La plaga más temida por los algodoneros, el picudo del algodonero (Anthonomus grandis), podría tener sus días contados. El INTA trabaja en el desarrollo de variedades de algodón transgénico capaces de resistir a este insecto, considerado el más destructivo del cultivo. El proyecto emplea tecnología basada en ARN de interferencia (ARNi), un enfoque que promete revolucionar el manejo agrícola al ser más preciso y ambientalmente amigable.
El algodón es un pilar económico para las provincias de Chaco, Formosa, Santa Fe y Santiago del Estero. Sin embargo, el picudo representa un obstáculo significativo, capaz de reducir la producción hasta un 80 % en temporadas desfavorables.
Frente a esta amenaza, investigadores del INTA implementan estrategias de vanguardia para diseñar una planta de algodón que bloquee el desarrollo del insecto mediante la interferencia de una enzima crucial en su metabolismo.

Ciencia y colaboración en acción
El camino hacia estas variedades resistentes comenzó en 2019, cuando el Instituto de Genética del INTA generó las primeras plantas transgénicas de algodón en Argentina. Este desarrollo, único en el país, incorpora un sistema molecular que produce ARNi directamente en las células de la planta. Según la investigadora Laura Maskin, los ensayos iniciales confirmaron que estas plantas no solo son fértiles y se desarrollan con normalidad, sino que también generan las moléculas necesarias para interferir en el metabolismo del picudo.
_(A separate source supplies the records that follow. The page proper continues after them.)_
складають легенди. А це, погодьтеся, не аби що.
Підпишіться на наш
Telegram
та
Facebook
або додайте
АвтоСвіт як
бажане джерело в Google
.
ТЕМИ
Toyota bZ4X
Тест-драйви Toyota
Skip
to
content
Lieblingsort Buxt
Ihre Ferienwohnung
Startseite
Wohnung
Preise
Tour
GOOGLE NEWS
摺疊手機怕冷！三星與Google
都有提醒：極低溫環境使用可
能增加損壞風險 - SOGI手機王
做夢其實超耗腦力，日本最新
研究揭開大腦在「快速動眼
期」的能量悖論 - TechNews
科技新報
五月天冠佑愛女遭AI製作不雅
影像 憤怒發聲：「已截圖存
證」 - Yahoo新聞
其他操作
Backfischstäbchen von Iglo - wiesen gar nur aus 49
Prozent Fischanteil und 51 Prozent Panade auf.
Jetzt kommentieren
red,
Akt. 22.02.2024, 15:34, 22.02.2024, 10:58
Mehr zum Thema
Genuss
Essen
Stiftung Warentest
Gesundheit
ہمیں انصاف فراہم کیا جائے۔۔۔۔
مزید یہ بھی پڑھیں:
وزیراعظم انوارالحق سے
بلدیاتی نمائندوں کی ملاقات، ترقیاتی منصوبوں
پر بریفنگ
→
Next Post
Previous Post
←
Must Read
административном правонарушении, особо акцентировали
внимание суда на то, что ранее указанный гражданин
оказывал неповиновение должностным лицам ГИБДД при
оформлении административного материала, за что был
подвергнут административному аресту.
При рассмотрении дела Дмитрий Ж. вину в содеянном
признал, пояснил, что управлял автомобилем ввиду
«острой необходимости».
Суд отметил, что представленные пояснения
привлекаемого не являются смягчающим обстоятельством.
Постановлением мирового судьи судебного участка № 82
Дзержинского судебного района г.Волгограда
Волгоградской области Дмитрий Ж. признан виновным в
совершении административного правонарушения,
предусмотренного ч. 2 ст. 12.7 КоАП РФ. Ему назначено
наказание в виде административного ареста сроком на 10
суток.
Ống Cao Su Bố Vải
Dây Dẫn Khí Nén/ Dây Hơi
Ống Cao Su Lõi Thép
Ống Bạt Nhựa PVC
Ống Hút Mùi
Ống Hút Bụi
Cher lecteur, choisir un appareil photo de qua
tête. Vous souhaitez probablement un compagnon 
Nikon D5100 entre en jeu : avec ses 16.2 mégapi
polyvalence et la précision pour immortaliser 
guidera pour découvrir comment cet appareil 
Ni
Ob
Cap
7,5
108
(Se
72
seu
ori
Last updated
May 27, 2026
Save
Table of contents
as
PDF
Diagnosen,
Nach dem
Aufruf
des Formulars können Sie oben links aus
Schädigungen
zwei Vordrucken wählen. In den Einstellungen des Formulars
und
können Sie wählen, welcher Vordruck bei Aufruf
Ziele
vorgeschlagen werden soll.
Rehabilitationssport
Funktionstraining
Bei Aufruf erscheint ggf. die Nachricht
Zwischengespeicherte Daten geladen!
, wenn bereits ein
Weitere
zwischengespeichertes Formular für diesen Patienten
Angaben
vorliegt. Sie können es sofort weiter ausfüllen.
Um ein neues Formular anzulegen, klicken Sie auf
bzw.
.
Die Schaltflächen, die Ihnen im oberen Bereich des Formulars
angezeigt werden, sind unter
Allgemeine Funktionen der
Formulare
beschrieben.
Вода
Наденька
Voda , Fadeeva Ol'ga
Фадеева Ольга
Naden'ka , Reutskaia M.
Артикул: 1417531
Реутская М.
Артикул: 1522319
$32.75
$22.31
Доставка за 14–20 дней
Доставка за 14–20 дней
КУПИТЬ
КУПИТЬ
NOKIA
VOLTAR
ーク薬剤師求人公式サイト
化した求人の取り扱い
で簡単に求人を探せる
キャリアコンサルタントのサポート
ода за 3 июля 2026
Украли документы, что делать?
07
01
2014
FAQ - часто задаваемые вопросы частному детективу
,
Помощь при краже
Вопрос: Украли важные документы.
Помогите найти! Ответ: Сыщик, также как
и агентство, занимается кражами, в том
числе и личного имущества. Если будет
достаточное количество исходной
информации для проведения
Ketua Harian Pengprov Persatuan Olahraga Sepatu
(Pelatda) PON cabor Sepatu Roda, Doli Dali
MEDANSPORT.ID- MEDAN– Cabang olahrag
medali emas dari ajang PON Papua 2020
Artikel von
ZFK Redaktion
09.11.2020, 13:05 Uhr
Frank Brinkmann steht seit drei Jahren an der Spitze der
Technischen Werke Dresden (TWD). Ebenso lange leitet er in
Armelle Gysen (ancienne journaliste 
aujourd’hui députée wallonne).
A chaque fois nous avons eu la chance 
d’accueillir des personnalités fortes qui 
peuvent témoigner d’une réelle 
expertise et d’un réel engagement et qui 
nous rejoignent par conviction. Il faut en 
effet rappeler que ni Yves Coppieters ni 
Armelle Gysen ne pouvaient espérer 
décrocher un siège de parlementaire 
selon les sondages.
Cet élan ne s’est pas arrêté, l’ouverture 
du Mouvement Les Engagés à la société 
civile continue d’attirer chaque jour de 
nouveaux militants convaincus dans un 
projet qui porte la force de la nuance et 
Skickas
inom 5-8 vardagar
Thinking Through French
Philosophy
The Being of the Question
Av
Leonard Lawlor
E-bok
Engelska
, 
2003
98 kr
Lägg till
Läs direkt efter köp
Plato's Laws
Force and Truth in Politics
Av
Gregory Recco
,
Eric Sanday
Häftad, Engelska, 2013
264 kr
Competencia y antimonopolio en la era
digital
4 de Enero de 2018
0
“Estos resultados nos permiten avanzar hacia pruebas más específicas, como evaluar cómo afectan a los insectos que las consumen en términos de crecimiento, reproducción y viabilidad”, explicó Maskin. Las pruebas se realizan en condiciones controladas en un invernáculo de bioseguridad del Instituto de Genética, donde se expone a los insectos directamente a las plantas transgénicas.
Además de las pruebas en laboratorio, equipos del INTA Sáenz Peña (Chaco) trabajan en la multiplicación de estas plantas en campo e invernáculos, asegurando que las características genéticas y la capacidad de producir ARNi se mantengan a lo largo de las generaciones.
Innovación en el manejo agrícola
El ARN de interferencia no es una tecnología exclusiva del algodón. Este enfoque, que aprovecha un mecanismo natural de las células para silenciar genes específicos, ha mostrado avances exitosos en otros cultivos, como maíz y papa.
El desarrollo del algodón resistente al picudo se inscribe en esta tendencia global hacia prácticas agrícolas más amigables con el medio ambiente. Al reducir la dependencia de insecticidas químicos, esta tecnología no solo protege los cultivos, sino que también minimiza el impacto ambiental, una prioridad creciente en el sector agropecuario.
Un futuro prometedor
La tecnología ARNi no solo representa una solución al picudo del algodonero, sino que también demuestra que es posible combinar avances científicos con beneficios concretos para los productores agropecuarios y el ambiente.